A superbactéria é de uma classe já conhecida, mas tem características que a tornam única: a capacidade de infectar pessoas saudáveis, fora do hospital, e um alto nível de resistência aos antibióticos mais usados para tratar infecções severas.

 

O artigo com a descrição do caso foi publicado na semana passada na revista "The New England Journal of Medicine". O trabalho reuniu pesquisadores brasileiros, americanos e europeus. "É diferente de tudo que já vimos. Essa mutação pode causar infecções na comunidade e não mais só nos hospitais", alerta o médico Cesar Arias, líder da equipe de pesquisa do Centro de Ciências da Saúde da Universidade do Texas, em Houston (EUA).

 

A cepa original da superbactéria pertence a uma classe conhecida como SARM (Staphylococcus aureus resistente à meticilina) e é uma das causas mais comuns de infecções de pele e mucosas em pessoas de todas as idades, inclusive as saudáveis.

 

Mais virulento e resistente, o novo microrganismo representa um problema de saúde pública, na avaliação de Cesar Arias. "Ele não responde à vancomicina, um dos antibióticos mais comuns e baratos nesse tipo de tratamento, e à meticilina, do grupo das penicilinas."

 

A superbactéria foi isolada em uma das análises de rotina do laboratório. Além da resistência incomum, a equipe do HC percebeu que ela tinha um padrão diferente das que já haviam sido descritas. O material foi enviado então ao grupo de Arias, no Texas, onde foi feita uma investigação molecular detalhada.

 

"A 'alma' dela, que é a parte genética, está ligada a bactérias de linhagem comunitária.
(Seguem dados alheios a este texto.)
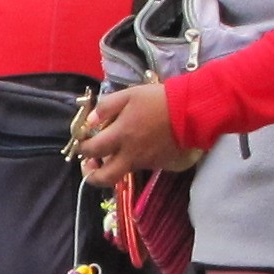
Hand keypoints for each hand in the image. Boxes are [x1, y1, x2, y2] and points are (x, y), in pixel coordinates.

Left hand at [76, 83, 191, 184]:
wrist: (191, 111)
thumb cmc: (159, 100)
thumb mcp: (129, 95)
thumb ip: (106, 107)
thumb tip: (90, 121)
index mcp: (120, 135)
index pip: (91, 150)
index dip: (82, 148)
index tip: (82, 141)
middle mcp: (130, 155)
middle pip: (104, 178)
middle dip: (90, 175)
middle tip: (89, 164)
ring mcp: (144, 163)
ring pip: (120, 174)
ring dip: (109, 168)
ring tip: (108, 155)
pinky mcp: (158, 165)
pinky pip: (137, 168)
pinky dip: (129, 162)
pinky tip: (132, 148)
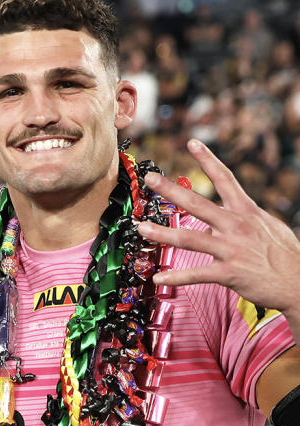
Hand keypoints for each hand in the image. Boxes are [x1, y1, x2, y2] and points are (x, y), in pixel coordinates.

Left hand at [137, 138, 299, 316]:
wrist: (299, 282)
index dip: (208, 159)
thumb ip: (246, 216)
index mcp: (246, 211)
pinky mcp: (229, 272)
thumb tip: (235, 207)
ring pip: (190, 238)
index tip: (191, 143)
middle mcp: (236, 226)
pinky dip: (176, 277)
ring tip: (141, 229)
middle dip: (171, 191)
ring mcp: (231, 249)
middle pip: (198, 204)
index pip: (225, 178)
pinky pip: (197, 274)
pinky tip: (158, 278)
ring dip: (162, 234)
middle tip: (150, 179)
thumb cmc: (283, 254)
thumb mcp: (268, 226)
Todas as descritas anteriormente, que já eram poucas [13 no mundo], eram de linhagem hospitalar, tinham um DNA maior. Essa nova tem um DNA menor, o que facilita a transmissão mais rápida e também entre pessoas saudáveis da comunidade."

 

No caso do paciente do HC, a infecção causada pela superbactéria foi debelada com um antibiótico mais potente (bactemicina), mas, debilitado, o homem morreu três meses depois de pneumonia, em novembro do ano passado.

 

Segundo Flávia, como o microrganismo não infectou outros pacientes, não há risco imediato nem motivo para alarde. No entanto, reforça a médica, é preciso intensificar a vigilância, especialmente dentro dos hospitais. Ela diz que ainda há no país muitas instituições sem laboratórios de microbiologia, aparelho fundamental para a detecção rápida e tratamento correto da infecção. "Se eu não tenho um laboratório bem estruturado e bem equipado, não tenho como reconhecer a bactéria."

 

Flávia explica que hoje há uma deficiência de suporte diagnóstico. "Às vezes, a devolução do resultado de um exame demora cinco dias. Se for mais rápido, consigo intervir mais precocemente." Para ela, com o alerta mundial, novos estudos de vigilância microbiológica serão feitos. "Precisamos entender melhor a genética dessa bactéria e monitorá-la de perto."